For reasons discussed in my earlier post on the trial court decision, the rulings in this case do not address several issues that are likely to come up in other wall-related cases. These include whether the situation at the border qualifies as “national emergency” under the National Emergencies Act of 1976 (whose invocation was necessary to trigger the use of some of the funds Trumps wants to access, but not those at stake in this case), and whether the president has the authority to use eminent domain to seize property for border wall construction not specifically authorized by Congress. These issues may well be litigated at least some of the many other wall-related cases pending before various federal courts.
The rulings in this case are the first to address the substantive issues at stake in the wall litigation. In June, a different federal trial court dismissed a wall lawsuit filed by the Democratic-controlled House of Representatives because the judge concluded the House lacked standing to file the claim. I analyzed that ruling here. Even if the standing decision stands up on appeal, it is unlikely to prevent judicial review of Trump’s wall-building plan, because there are many other lawsuits against it brought by parties who clearly do have standing, even if the House does not. The real significance of the standing decision is its potential impact on other separation-of-powers disputes between the president and Congress.
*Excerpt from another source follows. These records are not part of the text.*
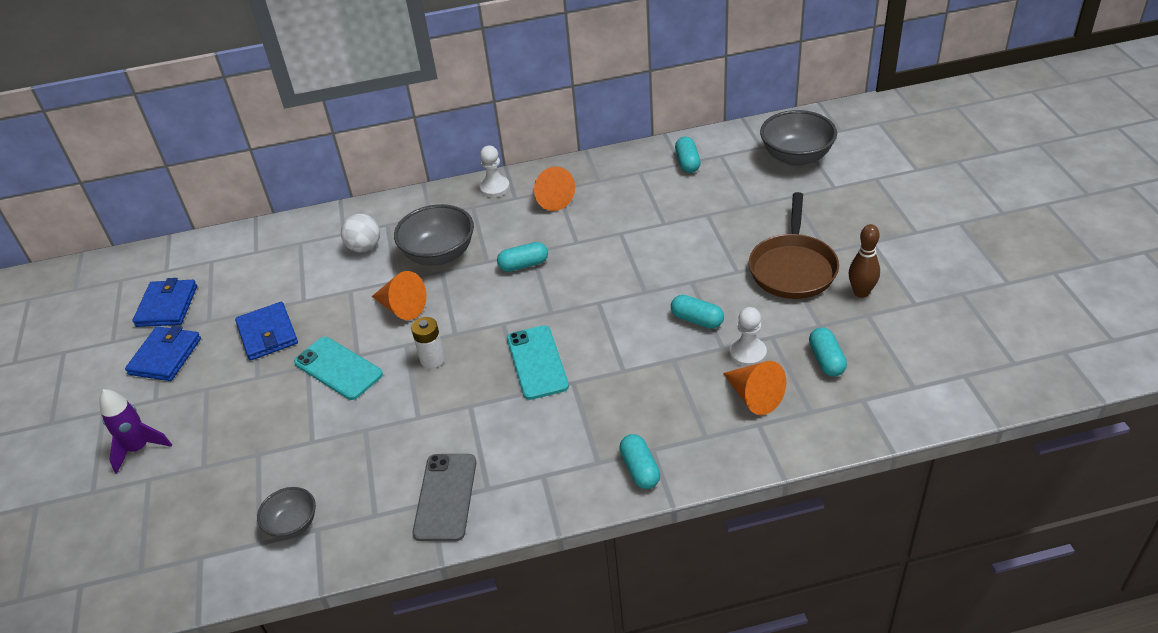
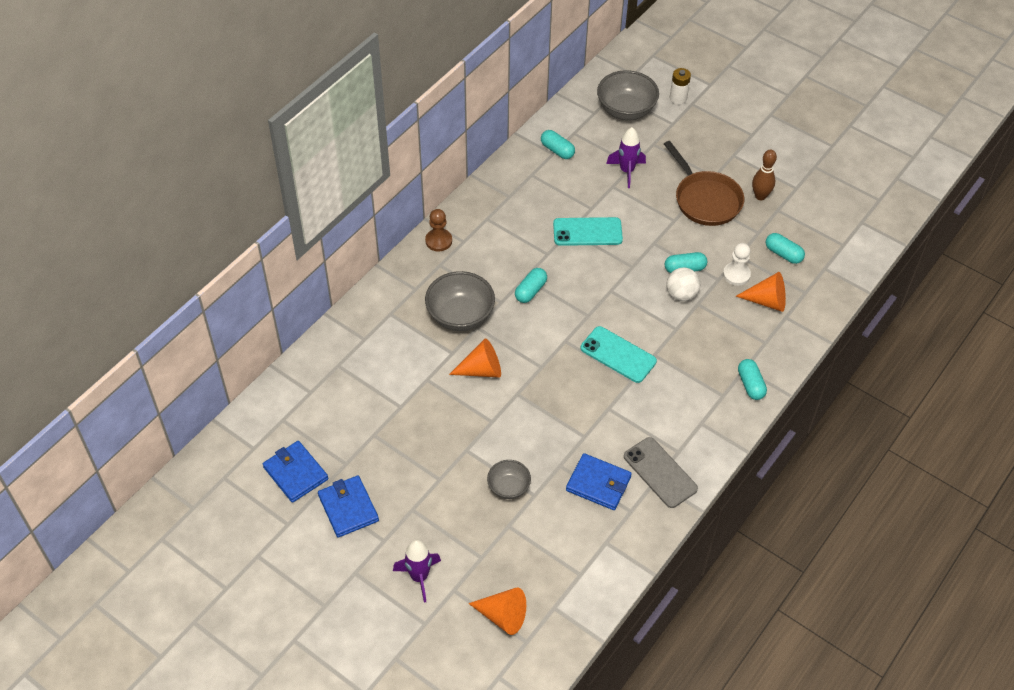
camera: 45 degrees left, 10 degrees up
blue wallet [235,302,298,361] -> blue wallet moved to [566,453,632,510]
grey bowl [257,487,316,539] -> grey bowl moved to [487,460,531,499]
turquoise phone [294,337,383,400] -> turquoise phone moved to [553,217,623,246]
white ball [341,214,380,252] -> white ball moved to [666,267,700,301]
white battery [411,317,445,368] -> white battery moved to [670,68,691,105]
white pawn [480,146,510,198] -> brown pawn [425,209,452,251]
orange cone [534,166,575,211] -> orange cone moved to [468,587,526,635]
turquoise capsule [619,434,660,489] -> turquoise capsule turned 45 degrees clockwise [738,359,767,400]
none -> purple rocket [606,127,646,188]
The Ninth Circuit ruling is another notable success for opponents of the wall. However, we are still in the early stages of what is likely to be a lengthy legal battle. It is not a good sign for the plaintiffs that the judges who have ruled on wall-related cases so far, seem to have split on ideological/partisan lines. If the issue gets to the Supreme Court, that court, of course, has a 5-4 conservative Republican majority. If the justices also split along ideological lines, the plaintiffs will lose.
On the other hand, neither of the Republican judges who have ruled against plaintiffs in the decisions litigated so far, have done so on the merits. Both rejected the claims in question on narrow procedural grounds (standing and “zone of interests” analysis) that would only bar a subset of wall plaintiffs, while clearly allowing lawsuits by others to go forward.